TEXTO DE APOIO:
Na comunidade quilombola Pitombeira, localizada no município de Várzea (PB), não há aerogeradores instalados, mas a comunidade sofre com impactos das torres que estão no município vizinho de Santa Luzia. “Todas as consequências e impactos, a maioria das pessoas já sabem, mas o que não sabem é a dor e o sofrimento das famílias de não conseguirem dormir à noite, vendo os seus filhos precisando tomar remédio controlado por causa do barulho das torres diariamente. Crianças que não conseguem mais ir à escola são afetadas no estudo”, conta Zuila Santos, agricultora de Pitombeira.
Estudos sobre os impactos
Durante a audiência, a professora na Universidade de Pernambuco e na Fiocruz-PE, Wanessa Gomes, apresentou o estudo “Impactos na saúde decorrentes das usinas eólicas”. Ela fala que muitos dos problemas relatados pelos moradores dos territórios afetados se enquadram no que é chamada de Síndrome da Turbina Eólica (STE), ocasionada pela exposição aos ruídos audíveis e infrassons reproduzidos pelos aerogeradores.Os principais problemas diagnosticados são dificuldade de concentração e aprendizagem, tontura, instabilidade, náuseas e dores de cabeça que aumentam de acordo com a frequência e a perturbação do sono.
O estudo foi realizado na comunidade de Sobradinho, localizada no município de Caetés, no Agreste de Pernambuco, onde há instalações eólicas há 10 anos. Contudo, os relatos dos impactos não diferem de parques de energia mais recentes. “Esses mesmos problemas a gente está encontrando em Saloá, que é um município também da região, onde foi implantado (um parque eólico) no ano passado”.

ATIVIDADES PROPOSTAS:
a. Responda às perguntas sobre o texto a respeito dos impactos dos parques eólicos.
(i) Em que município estão as torres que afetam a comunidade quilombola Pitombeira?
(ii) Qual é o título do estudo apresentado por Wanessa Gomes durante a audiência?
(iii) Há quanto tempo existem instalações eólicas na comunidade de Sobradinho?
b. Dê continuidade ao texto sobre os impactos dos parques eólicos, começando logo após a sua última frase.

INFORMAÇÕES EXTRAÍDAS:
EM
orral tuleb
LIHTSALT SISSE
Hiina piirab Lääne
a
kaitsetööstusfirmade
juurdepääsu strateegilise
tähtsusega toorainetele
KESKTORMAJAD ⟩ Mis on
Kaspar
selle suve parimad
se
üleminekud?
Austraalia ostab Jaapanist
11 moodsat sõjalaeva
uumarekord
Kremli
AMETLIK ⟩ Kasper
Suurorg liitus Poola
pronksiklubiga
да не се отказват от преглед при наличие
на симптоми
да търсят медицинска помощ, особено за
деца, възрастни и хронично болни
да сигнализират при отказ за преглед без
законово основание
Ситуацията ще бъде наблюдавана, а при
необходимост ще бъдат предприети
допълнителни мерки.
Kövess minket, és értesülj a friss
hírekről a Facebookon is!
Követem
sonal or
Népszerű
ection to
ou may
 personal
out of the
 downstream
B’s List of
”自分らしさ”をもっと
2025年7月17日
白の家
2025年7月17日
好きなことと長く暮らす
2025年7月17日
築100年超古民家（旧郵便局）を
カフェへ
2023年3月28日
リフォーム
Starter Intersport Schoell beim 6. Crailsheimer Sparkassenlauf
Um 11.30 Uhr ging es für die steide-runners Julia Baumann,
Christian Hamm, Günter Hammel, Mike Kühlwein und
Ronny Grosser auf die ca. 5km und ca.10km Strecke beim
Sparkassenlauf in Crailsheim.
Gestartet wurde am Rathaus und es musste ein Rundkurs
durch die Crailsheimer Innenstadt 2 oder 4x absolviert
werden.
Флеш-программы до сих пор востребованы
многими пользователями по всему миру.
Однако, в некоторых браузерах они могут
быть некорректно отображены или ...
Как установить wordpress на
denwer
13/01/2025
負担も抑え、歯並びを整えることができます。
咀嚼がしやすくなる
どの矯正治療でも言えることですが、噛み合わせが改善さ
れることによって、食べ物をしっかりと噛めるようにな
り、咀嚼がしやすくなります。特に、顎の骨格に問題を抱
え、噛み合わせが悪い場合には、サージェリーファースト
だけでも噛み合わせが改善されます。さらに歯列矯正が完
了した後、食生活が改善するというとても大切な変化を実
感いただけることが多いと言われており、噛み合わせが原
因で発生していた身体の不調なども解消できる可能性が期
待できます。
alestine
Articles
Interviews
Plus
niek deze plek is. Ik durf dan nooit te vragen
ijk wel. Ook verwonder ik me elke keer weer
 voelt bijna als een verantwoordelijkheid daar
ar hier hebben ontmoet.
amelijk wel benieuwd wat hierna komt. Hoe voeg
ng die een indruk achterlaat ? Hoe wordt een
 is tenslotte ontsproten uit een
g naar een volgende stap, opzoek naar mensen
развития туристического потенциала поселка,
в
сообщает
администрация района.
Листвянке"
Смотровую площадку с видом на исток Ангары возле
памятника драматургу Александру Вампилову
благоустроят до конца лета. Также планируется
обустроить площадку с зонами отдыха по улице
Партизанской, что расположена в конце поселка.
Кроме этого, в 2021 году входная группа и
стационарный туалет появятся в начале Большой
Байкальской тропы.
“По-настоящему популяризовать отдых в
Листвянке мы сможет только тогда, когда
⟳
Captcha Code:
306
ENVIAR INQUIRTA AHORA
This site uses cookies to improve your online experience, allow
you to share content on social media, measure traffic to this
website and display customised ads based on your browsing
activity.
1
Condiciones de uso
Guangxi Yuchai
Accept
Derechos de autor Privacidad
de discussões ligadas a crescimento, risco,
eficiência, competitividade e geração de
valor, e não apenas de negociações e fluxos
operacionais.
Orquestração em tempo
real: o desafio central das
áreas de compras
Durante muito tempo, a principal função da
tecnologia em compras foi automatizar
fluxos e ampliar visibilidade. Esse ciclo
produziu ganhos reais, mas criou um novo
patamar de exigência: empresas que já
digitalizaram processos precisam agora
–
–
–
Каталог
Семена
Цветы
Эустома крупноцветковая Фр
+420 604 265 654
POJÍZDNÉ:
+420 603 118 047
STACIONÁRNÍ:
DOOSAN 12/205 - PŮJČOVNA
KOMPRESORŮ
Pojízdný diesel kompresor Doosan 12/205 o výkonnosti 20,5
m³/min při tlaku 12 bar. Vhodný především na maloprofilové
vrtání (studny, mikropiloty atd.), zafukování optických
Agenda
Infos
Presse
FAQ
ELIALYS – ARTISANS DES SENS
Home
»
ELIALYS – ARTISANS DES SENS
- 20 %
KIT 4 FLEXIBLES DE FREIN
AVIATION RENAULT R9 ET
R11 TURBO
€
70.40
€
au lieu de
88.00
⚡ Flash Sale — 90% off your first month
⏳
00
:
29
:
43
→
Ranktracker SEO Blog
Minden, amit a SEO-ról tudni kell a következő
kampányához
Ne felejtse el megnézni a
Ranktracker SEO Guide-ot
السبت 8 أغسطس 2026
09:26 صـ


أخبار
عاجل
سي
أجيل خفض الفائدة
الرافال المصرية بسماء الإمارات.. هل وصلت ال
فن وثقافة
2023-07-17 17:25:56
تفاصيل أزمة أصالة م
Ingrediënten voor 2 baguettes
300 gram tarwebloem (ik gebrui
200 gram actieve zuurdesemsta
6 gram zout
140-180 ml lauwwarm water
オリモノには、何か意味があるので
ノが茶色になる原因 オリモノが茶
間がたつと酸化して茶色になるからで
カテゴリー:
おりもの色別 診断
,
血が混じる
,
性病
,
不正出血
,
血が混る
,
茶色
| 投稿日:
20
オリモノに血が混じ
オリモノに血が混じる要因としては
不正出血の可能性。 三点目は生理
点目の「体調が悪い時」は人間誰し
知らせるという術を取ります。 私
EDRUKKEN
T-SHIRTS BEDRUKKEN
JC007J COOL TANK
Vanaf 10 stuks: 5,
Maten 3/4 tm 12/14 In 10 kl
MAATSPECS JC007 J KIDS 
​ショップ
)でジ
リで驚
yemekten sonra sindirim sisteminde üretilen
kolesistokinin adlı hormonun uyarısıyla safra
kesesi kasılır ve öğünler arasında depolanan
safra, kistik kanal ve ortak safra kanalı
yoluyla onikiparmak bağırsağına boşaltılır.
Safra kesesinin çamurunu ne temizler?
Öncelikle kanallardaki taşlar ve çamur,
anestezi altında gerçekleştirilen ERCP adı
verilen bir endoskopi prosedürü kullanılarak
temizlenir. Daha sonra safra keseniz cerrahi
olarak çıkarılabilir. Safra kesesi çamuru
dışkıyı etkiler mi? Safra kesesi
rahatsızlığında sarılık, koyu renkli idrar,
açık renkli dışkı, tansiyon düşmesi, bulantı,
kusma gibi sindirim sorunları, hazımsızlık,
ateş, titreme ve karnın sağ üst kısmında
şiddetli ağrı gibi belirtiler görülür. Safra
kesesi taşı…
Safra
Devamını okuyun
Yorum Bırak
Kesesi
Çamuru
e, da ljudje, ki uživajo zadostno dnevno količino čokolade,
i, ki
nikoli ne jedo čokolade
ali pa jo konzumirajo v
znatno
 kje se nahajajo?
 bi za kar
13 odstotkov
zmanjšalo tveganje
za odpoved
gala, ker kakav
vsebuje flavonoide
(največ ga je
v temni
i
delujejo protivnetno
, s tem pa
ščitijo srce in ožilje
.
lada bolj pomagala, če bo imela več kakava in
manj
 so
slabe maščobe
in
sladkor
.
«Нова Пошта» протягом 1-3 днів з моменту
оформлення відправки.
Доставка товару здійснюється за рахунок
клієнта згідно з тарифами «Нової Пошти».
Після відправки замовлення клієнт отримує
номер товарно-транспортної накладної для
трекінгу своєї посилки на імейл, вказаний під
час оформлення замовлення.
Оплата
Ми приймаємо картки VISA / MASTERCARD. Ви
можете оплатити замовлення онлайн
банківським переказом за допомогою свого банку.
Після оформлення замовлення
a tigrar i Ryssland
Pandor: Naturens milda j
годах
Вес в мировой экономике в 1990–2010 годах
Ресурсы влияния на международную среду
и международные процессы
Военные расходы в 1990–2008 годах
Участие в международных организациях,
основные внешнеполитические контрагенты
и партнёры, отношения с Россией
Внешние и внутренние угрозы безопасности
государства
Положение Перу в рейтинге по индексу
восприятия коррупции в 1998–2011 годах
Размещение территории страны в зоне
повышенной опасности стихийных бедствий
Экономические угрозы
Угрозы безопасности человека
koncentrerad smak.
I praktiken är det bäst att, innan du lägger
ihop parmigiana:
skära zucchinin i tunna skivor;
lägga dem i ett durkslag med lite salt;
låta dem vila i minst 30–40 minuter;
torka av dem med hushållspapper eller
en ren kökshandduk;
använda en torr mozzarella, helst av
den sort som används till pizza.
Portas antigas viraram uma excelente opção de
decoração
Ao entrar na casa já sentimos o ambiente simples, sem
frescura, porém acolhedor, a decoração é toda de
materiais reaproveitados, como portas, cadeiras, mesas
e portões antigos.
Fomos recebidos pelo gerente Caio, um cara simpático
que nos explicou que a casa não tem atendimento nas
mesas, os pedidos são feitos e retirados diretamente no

GABARITO:
a.
(i) Em Santa Luzia, município vizinho de Várzea (PB).
(ii) "Impactos na saúde decorrentes das usinas eólicas".
(iii) Há 10 anos.

b.
Em Caetés, a distância mínima identificada pela pesquisa foi de 100 metros das residências e a máxima de 900 metros. Em ambas distâncias, as famílias relatam problemas de saúde. O estudo traz uma medição de graus de incômodo auditivo em relação aos ruídos e a identificação de problemas dermatológicos decorrentes do consumo de água contaminada pela poeira levantada pelos aerogeradores, questões de saúde mental, bucal e cardiovascular.
A professora e pesquisadora Ricélia Sales, do Grupo de Estudo e Pesquisa em Sistemas de Indicadores Urbanos, Rurais e Ambientais (SURA) da Universidade Federal de Campina Grande (UFCG), também apresentou dados sobre o tema e explica que esses impactos negativos fazem parte de um modelo de energia renovável centralizado. “É um modelo em que empresas privadas, de maioria internacionais, estão tirando de nós o recurso natural de vento e sol para pressurizar e levar para os seus territórios, localizados principalmente na europa e lugares mais frios”.
Esse modelo centralizado tem se instalado de maneira “predatória humana e ambientalmente” no Brasil, segundo Ricélia. Apesar da indenização para as famílias impactadas ser uma preocupação, ela garante que o caminho é garantir a permanência das famílias agricultoras nos territórios de agricultura produzindo alimentos.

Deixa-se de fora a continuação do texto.